New York retained the top spot in this year’s Global Financial Centres Index, extending its lead over London by 17 points. Hong Kong remained in third place, but was just two points behind London as concerns mount over the economic effect of the United Kingdom’s plan to leave the European Union as soon as the end of October, known as Brexit.

Shenzhen, a technology hub and key cog in the Greater Bay Area economic development plan, moved up five places to ninth globally. Shenzhen was in the top 10 in the survey released in September 2009 and in March 2010 and has been out of the top 10 since. The survey began in 2007 and Shenzhen first appeared in September 2009.Shenzhen counts web giant Tencent Holdings and telecommunications companies Huawei Technologies and ZTE among its tech titans.

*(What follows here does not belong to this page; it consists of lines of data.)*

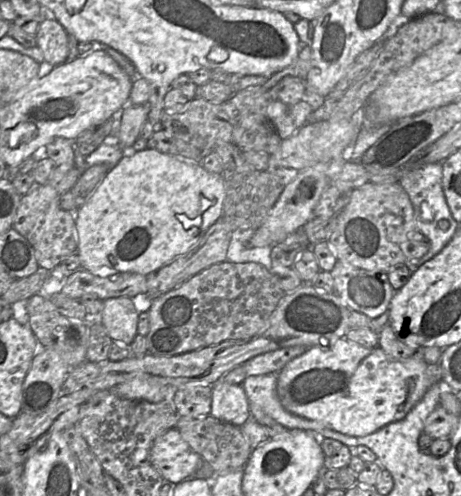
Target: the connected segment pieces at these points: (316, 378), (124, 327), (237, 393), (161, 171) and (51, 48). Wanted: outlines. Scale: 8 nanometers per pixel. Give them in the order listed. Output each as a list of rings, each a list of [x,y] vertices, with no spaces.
[[[339,338],[328,346],[312,346],[290,360],[278,372],[277,393],[281,404],[290,413],[318,421],[347,436],[363,437],[403,419],[438,381],[441,381],[440,363],[426,363],[419,352],[405,359],[394,359],[379,346],[366,348]]]
[[[113,297],[103,301],[101,313],[102,324],[113,340],[123,341],[130,345],[138,334],[138,318],[140,312],[136,309],[130,297]]]
[[[219,379],[212,388],[210,415],[241,427],[251,416],[248,398],[242,384],[229,384]]]
[[[146,148],[136,151],[131,156],[123,156],[112,168],[109,168],[105,178],[99,184],[93,195],[75,213],[75,223],[78,231],[78,249],[82,268],[100,275],[96,268],[110,268],[119,272],[134,272],[147,275],[169,264],[178,256],[189,251],[205,234],[205,232],[223,215],[225,199],[225,183],[221,174],[208,172],[200,163],[181,156],[161,153],[155,149]]]
[[[42,13],[42,17],[44,19],[40,23],[36,33],[37,46],[41,49],[46,62],[53,66],[63,64],[67,61],[69,54],[68,33],[54,17],[45,17],[44,13]]]

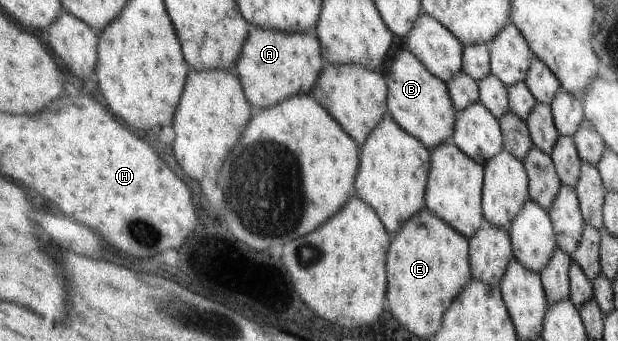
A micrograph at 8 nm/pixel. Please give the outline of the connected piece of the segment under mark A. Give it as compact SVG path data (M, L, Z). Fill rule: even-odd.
M252 24L250 25L249 38L245 41L245 46L234 71L241 79L248 99L253 104L255 111L259 111L277 106L293 97L310 95L326 66L327 64L323 59L321 40L318 39L315 32L288 33L266 30Z

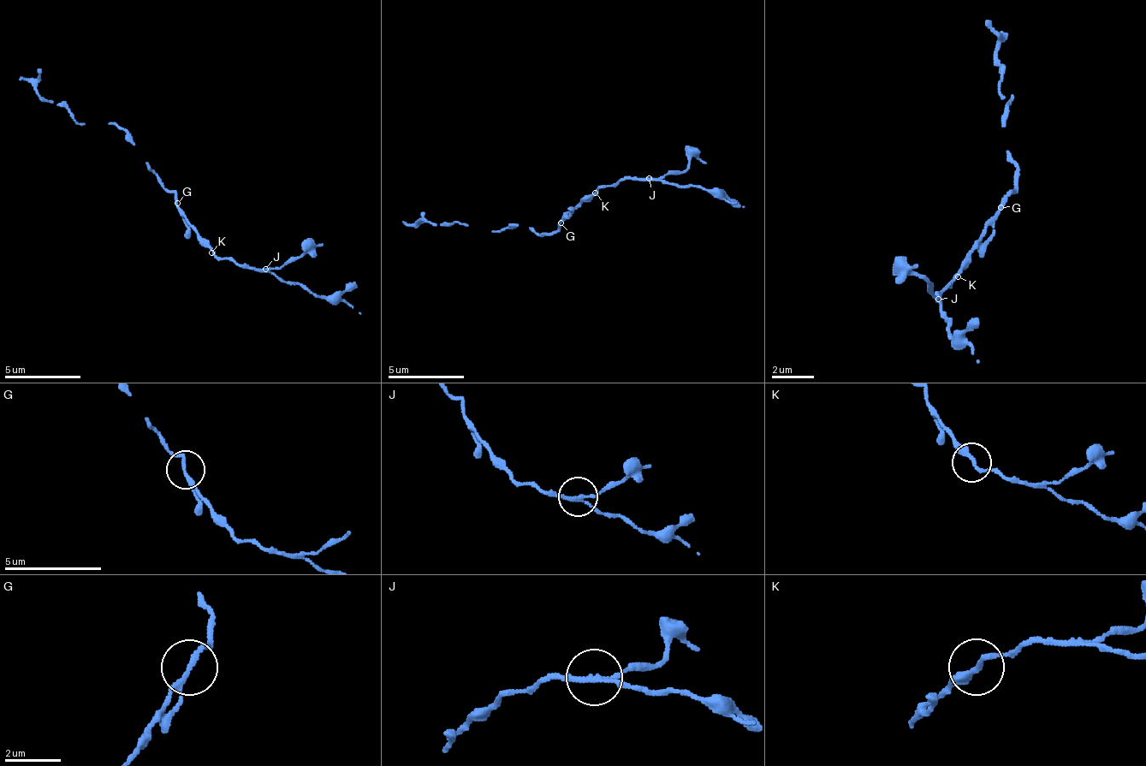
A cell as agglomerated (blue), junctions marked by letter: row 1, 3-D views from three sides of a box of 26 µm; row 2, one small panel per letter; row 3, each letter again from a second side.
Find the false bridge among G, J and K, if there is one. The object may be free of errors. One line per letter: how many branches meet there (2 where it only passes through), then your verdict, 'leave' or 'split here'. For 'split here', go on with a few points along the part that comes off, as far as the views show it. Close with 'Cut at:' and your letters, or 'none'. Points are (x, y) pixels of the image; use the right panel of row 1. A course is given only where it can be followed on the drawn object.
G: 3 branches meet; leave
J: 3 branches meet; split here; foreign part runs (936, 298), (931, 287), (894, 255)
K: 2 branches meet; leave
Cut at: J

“London is in a ‘slipping second’ position globally and a ‘slipping first’ in Europe amidst high volatility emanating from policy uncertainties, Brexit, trade wars, and geopolitical unrest,” Michael Mainelli, executive chairman of Z/Yen, said. “Asian centres and a resurging Paris are fighting for that second place spot.”

The index ranks 104 financial centres across the world, using assessments from 3,360 financial professionals, as well as quantitative data provided by the World Bank, the Economist Intelligence Unit, the United Nations and other third parties. Nearly half of the respondents were from Asia-Pacific.